PROBLEM DETAILS
Lay out every line of each of the entries below as a JSON list of strings, one string per line, with blank lines left out.

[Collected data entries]

++++

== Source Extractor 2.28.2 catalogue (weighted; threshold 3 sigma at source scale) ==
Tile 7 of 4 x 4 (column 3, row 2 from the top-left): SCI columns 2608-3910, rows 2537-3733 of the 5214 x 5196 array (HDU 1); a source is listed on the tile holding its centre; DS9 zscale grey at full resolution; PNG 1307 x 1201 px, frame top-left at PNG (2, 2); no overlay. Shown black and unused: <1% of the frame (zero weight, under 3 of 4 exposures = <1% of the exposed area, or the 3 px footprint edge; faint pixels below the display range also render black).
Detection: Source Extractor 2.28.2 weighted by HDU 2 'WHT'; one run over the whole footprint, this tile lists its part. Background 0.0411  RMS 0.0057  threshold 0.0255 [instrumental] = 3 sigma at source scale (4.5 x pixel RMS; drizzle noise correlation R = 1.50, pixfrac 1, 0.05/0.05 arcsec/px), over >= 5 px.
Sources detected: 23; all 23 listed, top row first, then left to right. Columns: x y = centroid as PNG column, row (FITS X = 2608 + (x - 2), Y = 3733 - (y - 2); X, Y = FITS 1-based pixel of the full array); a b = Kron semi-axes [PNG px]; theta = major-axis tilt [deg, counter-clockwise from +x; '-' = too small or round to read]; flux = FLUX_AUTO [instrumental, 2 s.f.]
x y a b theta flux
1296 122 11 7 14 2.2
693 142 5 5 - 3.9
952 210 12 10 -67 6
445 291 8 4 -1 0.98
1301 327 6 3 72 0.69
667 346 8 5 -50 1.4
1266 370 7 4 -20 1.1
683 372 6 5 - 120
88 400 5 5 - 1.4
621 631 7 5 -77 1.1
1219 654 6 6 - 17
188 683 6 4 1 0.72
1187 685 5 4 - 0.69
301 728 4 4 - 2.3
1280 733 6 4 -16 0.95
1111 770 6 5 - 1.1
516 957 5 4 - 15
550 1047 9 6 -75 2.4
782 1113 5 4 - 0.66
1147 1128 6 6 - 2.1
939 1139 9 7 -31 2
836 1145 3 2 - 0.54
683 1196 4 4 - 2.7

++++

RESULT FOR THIS TASK
[
  "== Source Extractor 2.28.2 catalogue (weighted; threshold 3 sigma at source scale) ==",
  "Tile 7 of 4 x 4 (column 3, row 2 from the top-left): SCI columns 2608-3910, rows 2537-3733 of the 5214 x 5196 array (HDU 1); a source is listed on the tile holding its centre; DS9 zscale grey at full resolution; PNG 1307 x 1201 px, frame top-left at PNG (2, 2); no overlay. Shown black and unused: <1% of the frame (zero weight, under 3 of 4 exposures = <1% of the exposed area, or the 3 px footprint edge; faint pixels below the display range also render black).",
  "Detection: Source Extractor 2.28.2 weighted by HDU 2 'WHT'; one run over the whole footprint, this tile lists its part. Background 0.0411  RMS 0.0057  threshold 0.0255 [instrumental] = 3 sigma at source scale (4.5 x pixel RMS; drizzle noise correlation R = 1.50, pixfrac 1, 0.05/0.05 arcsec/px), over >= 5 px.",
  "Sources detected: 23; all 23 listed, top row first, then left to right. Columns: x y = centroid as PNG column, row (FITS X = 2608 + (x - 2), Y = 3733 - (y - 2); X, Y = FITS 1-based pixel of the full array); a b = Kron semi-axes [PNG px]; theta = major-axis tilt [deg, counter-clockwise from +x; '-' = too small or round to read]; flux = FLUX_AUTO [instrumental, 2 s.f.]",
  "x y a b theta flux",
  "1296 122 11 7 14 2.2",
  "693 142 5 5 - 3.9",
  "952 210 12 10 -67 6",
  "445 291 8 4 -1 0.98",
  "1301 327 6 3 72 0.69",
  "667 346 8 5 -50 1.4",
  "1266 370 7 4 -20 1.1",
  "683 372 6 5 - 120",
  "88 400 5 5 - 1.4",
  "621 631 7 5 -77 1.1",
  "1219 654 6 6 - 17",
  "188 683 6 4 1 0.72",
  "1187 685 5 4 - 0.69",
  "301 728 4 4 - 2.3",
  "1280 733 6 4 -16 0.95",
  "1111 770 6 5 - 1.1",
  "516 957 5 4 - 15",
  "550 1047 9 6 -75 2.4",
  "782 1113 5 4 - 0.66",
  "1147 1128 6 6 - 2.1",
  "939 1139 9 7 -31 2",
  "836 1145 3 2 - 0.54",
  "683 1196 4 4 - 2.7"
]